Polarimetric Radar-Based Estimates of Spatial Variability in Characteristic Sizes of Raindrops in Stratiform Rainfall

摘要

Polarimetric X-band radar measurements of differential reflectivity Z(DR) in stratiform rainfall were used for retrieving mean mass-weighted raindrop diameters D(m) and estimating their spatial variability delta D(m) at different scales. The Z(DR) data were calibrated and corrected for differential attenuation. The results revealed greater variability in D(m) for larger spatial scales. Mean values of delta D(m) were respectively around 0.32-0.34, 0.28-0.30, and 0.24-0.26 mm at scales of 20, 10, and 4.5 km, which are representative of footprints of various spaceborne sensors.
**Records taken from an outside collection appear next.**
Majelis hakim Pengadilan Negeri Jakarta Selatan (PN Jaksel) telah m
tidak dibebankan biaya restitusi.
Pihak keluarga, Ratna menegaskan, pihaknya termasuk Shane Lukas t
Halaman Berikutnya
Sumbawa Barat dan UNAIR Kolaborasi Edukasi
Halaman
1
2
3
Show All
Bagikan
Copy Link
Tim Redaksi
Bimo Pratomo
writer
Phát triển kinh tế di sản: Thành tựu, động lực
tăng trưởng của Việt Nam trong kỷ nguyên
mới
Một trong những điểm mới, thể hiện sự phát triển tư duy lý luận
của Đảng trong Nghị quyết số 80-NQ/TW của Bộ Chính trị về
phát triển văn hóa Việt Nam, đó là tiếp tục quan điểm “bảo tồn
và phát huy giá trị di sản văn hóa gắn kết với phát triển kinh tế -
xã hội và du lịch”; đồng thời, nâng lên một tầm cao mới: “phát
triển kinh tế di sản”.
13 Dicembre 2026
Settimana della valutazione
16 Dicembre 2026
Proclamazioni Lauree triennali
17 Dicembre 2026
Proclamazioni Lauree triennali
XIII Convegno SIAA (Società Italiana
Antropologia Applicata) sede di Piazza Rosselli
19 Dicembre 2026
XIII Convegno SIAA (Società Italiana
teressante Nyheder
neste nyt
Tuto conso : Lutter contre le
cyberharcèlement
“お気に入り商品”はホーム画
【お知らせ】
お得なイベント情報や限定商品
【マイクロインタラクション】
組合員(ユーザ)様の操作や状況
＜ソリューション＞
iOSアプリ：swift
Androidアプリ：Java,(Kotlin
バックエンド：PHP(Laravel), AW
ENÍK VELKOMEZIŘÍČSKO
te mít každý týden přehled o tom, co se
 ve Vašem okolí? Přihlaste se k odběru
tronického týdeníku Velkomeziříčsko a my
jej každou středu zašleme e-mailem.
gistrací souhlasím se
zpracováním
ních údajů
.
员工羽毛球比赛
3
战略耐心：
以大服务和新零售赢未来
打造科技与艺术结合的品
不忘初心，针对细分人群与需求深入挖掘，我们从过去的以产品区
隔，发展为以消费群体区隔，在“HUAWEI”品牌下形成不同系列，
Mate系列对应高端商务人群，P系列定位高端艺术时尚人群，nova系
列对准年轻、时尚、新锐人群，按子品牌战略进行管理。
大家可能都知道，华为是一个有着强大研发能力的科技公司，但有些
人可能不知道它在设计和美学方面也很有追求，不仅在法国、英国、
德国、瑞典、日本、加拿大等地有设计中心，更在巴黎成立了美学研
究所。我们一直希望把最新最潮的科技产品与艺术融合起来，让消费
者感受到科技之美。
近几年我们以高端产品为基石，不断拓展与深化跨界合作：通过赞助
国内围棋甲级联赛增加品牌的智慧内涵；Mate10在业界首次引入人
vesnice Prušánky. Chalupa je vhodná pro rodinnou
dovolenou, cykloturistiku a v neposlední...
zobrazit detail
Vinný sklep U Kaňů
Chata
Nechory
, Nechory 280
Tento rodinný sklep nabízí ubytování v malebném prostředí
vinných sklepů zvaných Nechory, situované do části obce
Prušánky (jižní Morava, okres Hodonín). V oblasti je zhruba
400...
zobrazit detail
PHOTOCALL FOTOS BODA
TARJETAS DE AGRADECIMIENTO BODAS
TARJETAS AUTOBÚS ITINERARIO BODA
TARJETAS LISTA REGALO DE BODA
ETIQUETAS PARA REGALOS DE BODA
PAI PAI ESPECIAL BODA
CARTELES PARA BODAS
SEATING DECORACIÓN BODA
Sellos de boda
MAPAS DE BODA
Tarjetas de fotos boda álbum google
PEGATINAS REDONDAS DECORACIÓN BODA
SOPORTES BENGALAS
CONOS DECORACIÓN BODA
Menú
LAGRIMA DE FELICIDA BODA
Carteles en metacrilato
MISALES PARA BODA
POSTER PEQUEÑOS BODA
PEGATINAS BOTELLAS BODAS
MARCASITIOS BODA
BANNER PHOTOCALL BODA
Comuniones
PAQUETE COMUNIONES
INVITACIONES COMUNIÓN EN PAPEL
For a given spatial scale, delta D(m) decreases when the mean value of D(m) increases. At the 20-km scale the decreasing trend exhibits a factor-of-1.7 decrease of delta D(m) when the average D(m) changes from 1 to 2 mm. Estimation data suggest that this trend diminishes as the spatial scale decreases. Measurement noise and other uncertainties preclude accurate estimations of D(m) variability at smaller spatial scales because for many data points estimated variability values are equal to or less than the expected retrieval errors. Even though they are important for retrievals of absolute values of D(m), the details of the drop shape size relation did not significantly affect estimates of size spatial variability. The polarization cross coupling in simultaneous transmission simultaneous receiving measurement mode presents another limiting factor for accurate estimations of D(m). This factor, however, was not too severe in estimations of the size variability. There are indications that tuning the differential attenuation correction scheme might balance off some possible cross-coupling Z(DR) bias if differential phase accumulation is less than approximately 40 degrees.